L’Istituto Linguistico Campano, sorto per lo studio, la tutela e la valorizzazione del napoletano e dei linguaggi regionali, ha organizzato con il patrocinio della Regione Campania, della Provincia di Napoli e del Comune di Napoli un pubblico convegno.
Con esso si vuol porre all’attenzione la necessità di uno strumento legislativo che riconosca il diritto di chi pensa, parla e usa il napoletano, o un altro linguaggio della Campania, a potersene servire e a studiarne ortografia, grammatica, sintassi e letteratura, oltre che ad esprimersi liberamente nella propria lingua.
Non meno di tre milioni di cittadini campani hanno come lingua abituale uno dei nostri “dialetti” e, nonostante la scuola e la televisione, continuano a usarla ogni giorno, sia a casa che fuori, mantenendosi analfabeti dell’italiano così come del proprio linguaggio nativo. Noi tutti non abbiamo mancato di notare che sui muri, sulle insegne dei negozi e anche sui manifesti pubblicitari, si continua a scrivere un napoletano del tutto errato o inesistente.

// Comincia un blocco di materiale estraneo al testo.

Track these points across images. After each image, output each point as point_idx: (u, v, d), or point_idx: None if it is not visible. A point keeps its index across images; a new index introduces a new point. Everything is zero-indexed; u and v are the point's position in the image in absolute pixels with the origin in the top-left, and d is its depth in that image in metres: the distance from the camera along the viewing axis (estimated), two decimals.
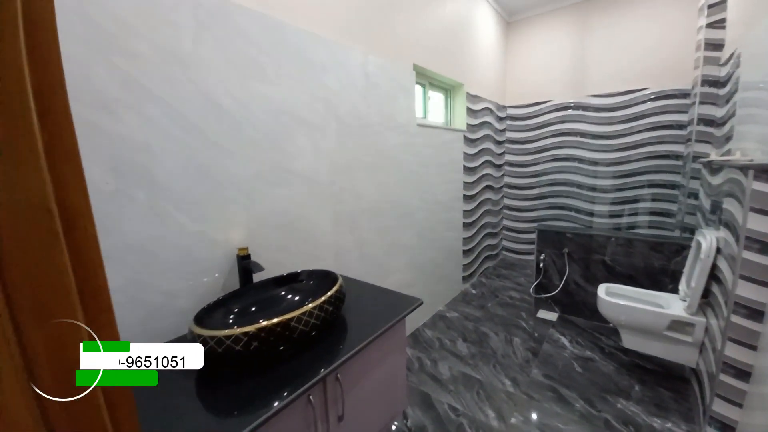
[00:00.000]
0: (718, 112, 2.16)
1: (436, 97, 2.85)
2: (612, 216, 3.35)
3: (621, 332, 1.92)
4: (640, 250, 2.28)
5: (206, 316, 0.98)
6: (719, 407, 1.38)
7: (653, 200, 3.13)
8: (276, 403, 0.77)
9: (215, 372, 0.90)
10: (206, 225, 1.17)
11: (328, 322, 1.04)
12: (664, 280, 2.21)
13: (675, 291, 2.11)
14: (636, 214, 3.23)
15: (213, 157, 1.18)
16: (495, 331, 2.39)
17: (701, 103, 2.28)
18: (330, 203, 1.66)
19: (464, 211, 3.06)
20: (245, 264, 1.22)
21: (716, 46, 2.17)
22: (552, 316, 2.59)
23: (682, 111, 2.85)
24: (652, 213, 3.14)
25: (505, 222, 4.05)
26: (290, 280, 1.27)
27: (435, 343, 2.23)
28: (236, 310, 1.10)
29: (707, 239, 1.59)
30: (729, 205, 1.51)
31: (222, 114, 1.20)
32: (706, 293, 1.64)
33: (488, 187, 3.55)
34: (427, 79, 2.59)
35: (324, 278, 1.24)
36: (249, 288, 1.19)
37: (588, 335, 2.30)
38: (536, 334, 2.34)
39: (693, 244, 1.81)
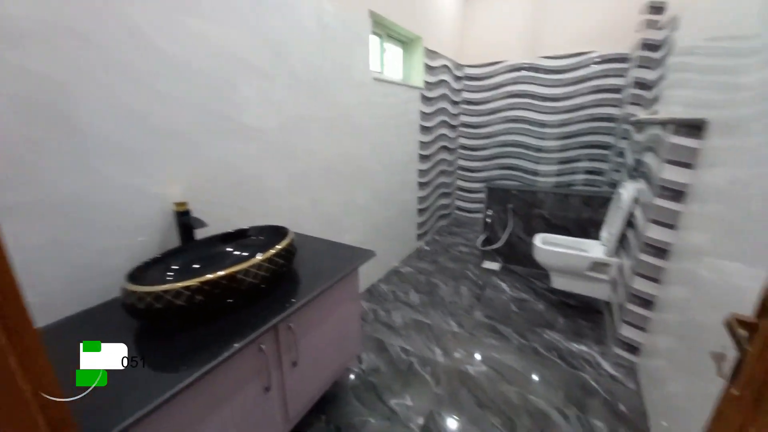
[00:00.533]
0: (650, 75, 2.34)
1: (393, 51, 2.73)
2: (554, 175, 3.61)
3: (551, 275, 2.17)
4: (573, 204, 2.52)
5: (142, 274, 0.92)
6: (626, 331, 1.64)
7: (589, 160, 3.41)
8: (225, 353, 0.78)
9: (157, 327, 0.87)
10: (140, 178, 1.06)
11: (279, 275, 1.04)
12: (592, 229, 2.49)
13: (598, 238, 2.39)
14: (574, 173, 3.51)
15: (146, 102, 1.05)
16: (444, 281, 2.57)
17: (638, 66, 2.44)
18: (283, 160, 1.58)
19: (419, 170, 3.11)
20: (185, 220, 1.14)
21: (658, 8, 2.27)
22: (496, 266, 2.83)
23: (621, 75, 3.04)
24: (588, 172, 3.43)
25: (459, 182, 4.20)
26: (238, 236, 1.23)
27: (389, 296, 2.35)
28: (176, 267, 1.05)
29: (627, 190, 1.79)
30: (648, 158, 1.69)
31: (154, 53, 1.05)
32: (622, 238, 1.87)
33: (444, 147, 3.61)
34: (383, 29, 2.45)
35: (274, 233, 1.21)
36: (191, 245, 1.13)
37: (525, 281, 2.56)
38: (480, 282, 2.55)
39: (615, 196, 2.03)
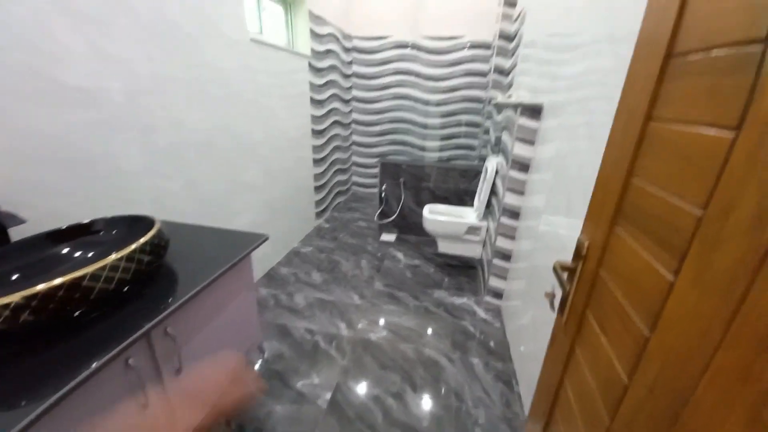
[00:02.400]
0: (506, 63, 2.74)
1: (274, 10, 2.46)
2: (437, 150, 3.99)
3: (437, 241, 2.45)
4: (453, 177, 2.85)
5: None
6: (493, 282, 1.99)
7: (465, 137, 3.88)
8: (78, 377, 0.62)
9: None
10: None
11: (148, 274, 0.87)
12: (467, 198, 2.88)
13: (472, 205, 2.79)
14: (453, 148, 3.95)
15: None
16: (345, 257, 2.62)
17: (497, 54, 2.82)
18: (135, 130, 1.28)
19: (314, 146, 2.99)
20: None
21: (511, 3, 2.63)
22: (391, 237, 3.03)
23: (485, 61, 3.49)
24: (464, 147, 3.91)
25: (354, 158, 4.24)
26: (77, 233, 0.96)
27: (290, 279, 2.27)
28: None
29: (491, 163, 2.12)
30: (505, 137, 2.02)
31: None
32: (489, 204, 2.23)
33: (337, 122, 3.54)
34: None
35: (133, 225, 0.99)
36: (5, 250, 0.84)
37: (417, 248, 2.83)
38: (379, 254, 2.70)
39: (483, 170, 2.38)
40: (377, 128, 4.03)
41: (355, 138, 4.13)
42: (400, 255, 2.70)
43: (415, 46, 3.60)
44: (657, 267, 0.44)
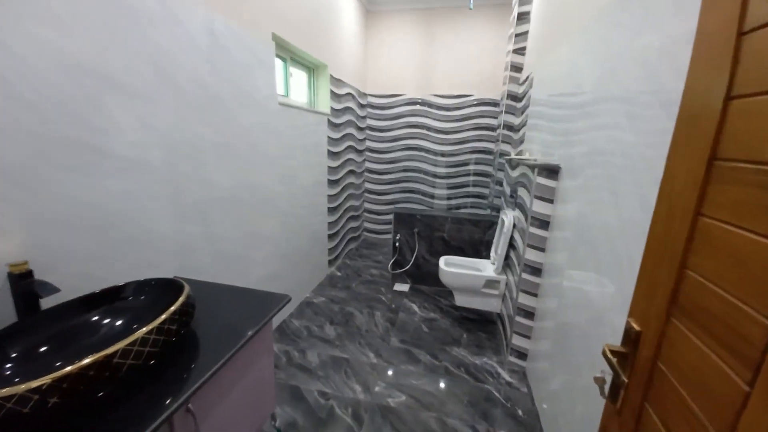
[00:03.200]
0: (515, 120, 2.87)
1: (299, 76, 2.68)
2: (448, 198, 4.06)
3: (454, 293, 2.38)
4: (466, 227, 2.86)
5: None
6: (516, 340, 1.90)
7: (474, 186, 3.96)
8: None
9: None
10: None
11: (173, 344, 0.85)
12: (482, 248, 2.86)
13: (488, 257, 2.76)
14: (462, 196, 4.02)
15: None
16: (359, 309, 2.55)
17: (506, 112, 2.97)
18: (168, 193, 1.34)
19: (329, 195, 3.07)
20: (25, 286, 0.84)
21: (518, 68, 2.83)
22: (405, 287, 2.97)
23: (493, 117, 3.67)
24: (473, 196, 3.97)
25: (366, 204, 4.31)
26: (108, 298, 0.96)
27: (303, 332, 2.20)
28: (15, 354, 0.76)
29: (508, 217, 2.13)
30: (521, 192, 2.05)
31: None
32: (507, 257, 2.20)
33: (351, 171, 3.67)
34: (288, 53, 2.38)
35: (164, 289, 1.00)
36: (36, 319, 0.84)
37: (432, 300, 2.76)
38: (393, 305, 2.63)
39: (499, 221, 2.39)
40: (389, 177, 4.15)
41: (368, 186, 4.24)
42: (415, 307, 2.62)
43: (425, 103, 3.83)
44: (729, 372, 0.41)
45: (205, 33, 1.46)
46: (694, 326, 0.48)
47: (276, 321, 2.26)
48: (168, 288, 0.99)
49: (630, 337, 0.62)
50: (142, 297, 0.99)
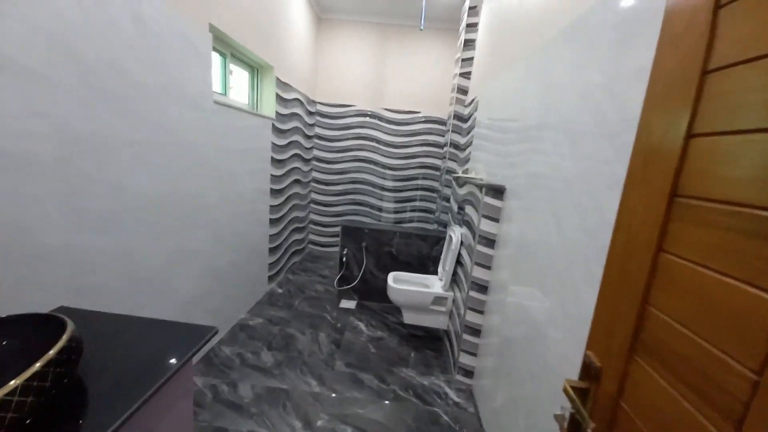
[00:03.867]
0: (461, 140, 2.99)
1: (240, 75, 2.46)
2: (395, 212, 4.07)
3: (402, 311, 2.34)
4: (414, 242, 2.86)
5: None
6: (463, 358, 1.90)
7: (421, 200, 4.03)
8: None
9: None
10: None
11: (52, 398, 0.64)
12: (429, 263, 2.87)
13: (436, 272, 2.78)
14: (409, 210, 4.06)
15: None
16: (302, 330, 2.37)
17: (453, 131, 3.08)
18: (60, 196, 1.07)
19: (271, 206, 2.85)
20: None
21: (464, 91, 2.96)
22: (352, 304, 2.85)
23: (441, 134, 3.79)
24: (420, 210, 4.04)
25: (312, 216, 4.12)
26: None
27: (234, 361, 1.95)
28: None
29: (456, 234, 2.16)
30: (469, 210, 2.09)
31: None
32: (455, 273, 2.23)
33: (297, 181, 3.47)
34: (228, 49, 2.17)
35: (37, 328, 0.76)
36: None
37: (379, 317, 2.68)
38: (339, 325, 2.49)
39: (446, 238, 2.42)
40: (337, 188, 4.03)
41: (314, 196, 4.07)
42: (362, 325, 2.51)
43: (375, 116, 3.83)
44: (704, 422, 0.39)
45: (127, 9, 1.23)
46: (660, 367, 0.47)
47: (202, 350, 1.97)
48: (44, 325, 0.76)
49: (590, 373, 0.60)
50: (5, 342, 0.74)
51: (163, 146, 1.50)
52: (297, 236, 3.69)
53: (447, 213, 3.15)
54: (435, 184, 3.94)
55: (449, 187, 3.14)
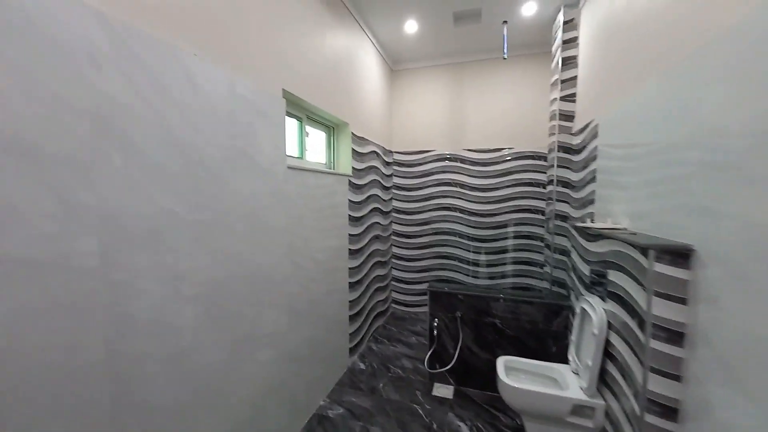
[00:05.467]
0: (574, 176, 2.36)
1: (317, 135, 2.40)
2: (489, 265, 3.44)
3: (524, 419, 1.68)
4: (524, 311, 2.21)
5: None
6: None
7: (520, 250, 3.35)
8: None
9: None
10: None
11: None
12: (548, 341, 2.16)
13: (560, 353, 2.06)
14: (512, 263, 3.39)
15: None
16: (387, 428, 1.88)
17: (559, 166, 2.49)
18: (101, 305, 0.90)
19: (350, 268, 2.59)
20: None
21: (568, 117, 2.41)
22: (448, 391, 2.26)
23: (540, 171, 3.18)
24: (521, 262, 3.34)
25: (394, 272, 3.78)
26: None
27: None
28: None
29: (597, 312, 1.50)
30: (617, 277, 1.45)
31: None
32: (603, 370, 1.53)
33: (376, 237, 3.22)
34: (304, 111, 2.12)
35: None
36: None
37: (486, 415, 2.03)
38: (433, 425, 1.93)
39: (578, 311, 1.75)
40: (419, 240, 3.65)
41: (395, 250, 3.75)
42: (464, 428, 1.91)
43: (456, 158, 3.46)
44: None
45: (185, 79, 1.14)
46: None
47: None
48: None
49: None
50: None
51: (229, 222, 1.35)
52: (379, 296, 3.34)
53: (563, 269, 2.44)
54: (538, 230, 3.25)
55: (563, 235, 2.47)
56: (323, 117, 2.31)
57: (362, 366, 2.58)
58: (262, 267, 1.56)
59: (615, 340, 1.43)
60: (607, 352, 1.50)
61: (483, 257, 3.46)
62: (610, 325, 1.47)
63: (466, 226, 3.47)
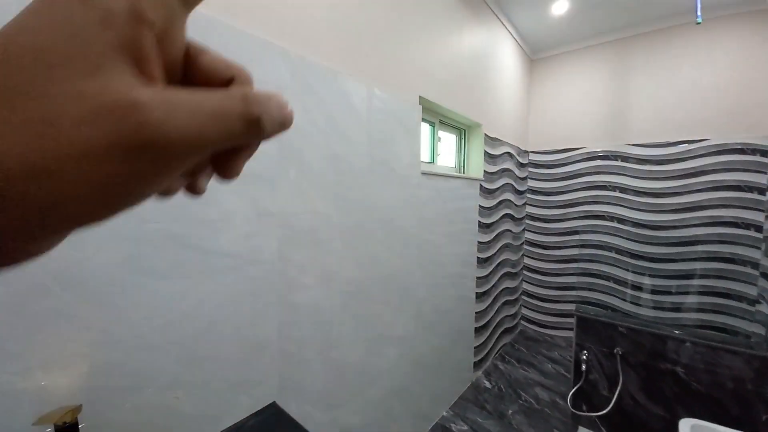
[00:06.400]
0: None
1: (447, 139, 2.35)
2: (655, 292, 2.68)
3: None
4: (725, 362, 1.60)
5: None
6: None
7: (714, 277, 2.47)
8: None
9: None
10: None
11: None
12: (758, 406, 1.51)
13: None
14: (687, 293, 2.56)
15: None
16: None
17: None
18: (277, 292, 1.08)
19: (477, 277, 2.44)
20: None
21: None
22: None
23: (756, 170, 2.28)
24: (711, 293, 2.47)
25: (525, 286, 3.39)
26: None
27: None
28: None
29: None
30: None
31: None
32: None
33: (507, 245, 2.94)
34: (436, 116, 2.10)
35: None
36: None
37: None
38: None
39: None
40: (559, 253, 3.16)
41: (527, 262, 3.36)
42: None
43: (616, 156, 2.83)
44: None
45: (340, 97, 1.26)
46: None
47: None
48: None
49: None
50: None
51: (370, 227, 1.43)
52: (508, 311, 3.05)
53: None
54: (748, 253, 2.34)
55: None
56: (455, 120, 2.25)
57: (487, 384, 2.40)
58: (395, 271, 1.61)
59: None
60: None
61: (647, 280, 2.73)
62: None
63: (627, 239, 2.80)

Da ultimo perfino l’on. Italo Bocchino si è lanciato nella sua campagna elettorale con uno slogan che vorrebbe essere scritto in napoletano e che, invece, ne dimostra in pieno tutta l’ignoranza.
A nostro avviso anche la Campania ha il diritto/dovere di dotarsi d’una legge regionale che tuteli i suoi linguaggi, noti in tutto il mondo per il loro straordinario patrimonio, di poesia, di teatro, di canzoni, di cultura. A noi sembra incongruo che nel 2005 la si possa studiare in Australia, in Giappone o in Canada e non sulla nostra terra. Si sa bene che ormai siamo una delle poche regioni italiane a non avere alcuna legge che preservi i nostri linguaggi e con ciò stesso la nostra identità e un particolare contributo allo sviluppo complessivo dell’Italia e dell’Europa.
Tutela, promozione e valorizzazione del napoletano e dei linguaggi della Campania nel loro radicamento e nella loro prospettiva per noi rappresentano sia un segno di vitalità della regione e uno stimolo all’arricchimento della civiltà europea quanto una garanzia di quella pari dignità linguistica e del pluralismo culturale, intesi come princìpi che restano sanciti dalla Costituzione italiana e dalla Carta Europea delle lingue regionali, e nondimeno aventi un senso solo quando vengono posti in essere nelle realtà locali e nella vita quotidiana.
Vogliamo ricordare che la Campania già si dotò, con la legge regionale n. 6 del 24 febbraio 1990, d’uno strumento necessario per proteggere e promuovere il proprio patrimonio linguistico e, così facendo, inaugurava quella che fu una fertile stagione di provvedimenti legislativi in Italia e in tutta Europa a favore dei linguaggi regionali. Tuttavia tale primato è andato perso quando la si è poi abrogata con la legge n. 7 del 14 marzo 2003 che detta norme in materia di cultura e stranamente nulla assegna ai peculiari compiti istituzionali in ordine ai linguaggi propri della Campania.
Ben è vero che l’onorevole Alfonso Pecoraro Scanio si è reso autore di una proposta di legge, presentata il 26 giugno 2001 con il n. 1059 alla Camera dei deputati, ma la corrente legislatura volge al termine inseguendo ben altri intenti. Tutto ciò rende per noi indispensabile che sia la Regione stessa a farsi carico d’uno strumento giuridico in grado di proteggere e diffondere la lingua che ci hanno tramandata uomini e donne in secoli di lotte e di lavoro come nostra dignità e cultura.